## BEGIN Material for the task

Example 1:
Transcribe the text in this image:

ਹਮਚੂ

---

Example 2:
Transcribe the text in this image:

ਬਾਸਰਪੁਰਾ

## END Material for the task

# Task to carry out
Render the lines above as a JSON list of strings, one string per line, leaving out blank lines.

# Response for this exercise
[
  "Example 1:",
  "Transcribe the text in this image:",
  "ਹਮਚੂ",
  "---",
  "Example 2:",
  "Transcribe the text in this image:",
  "ਬਾਸਰਪੁਰਾ"
]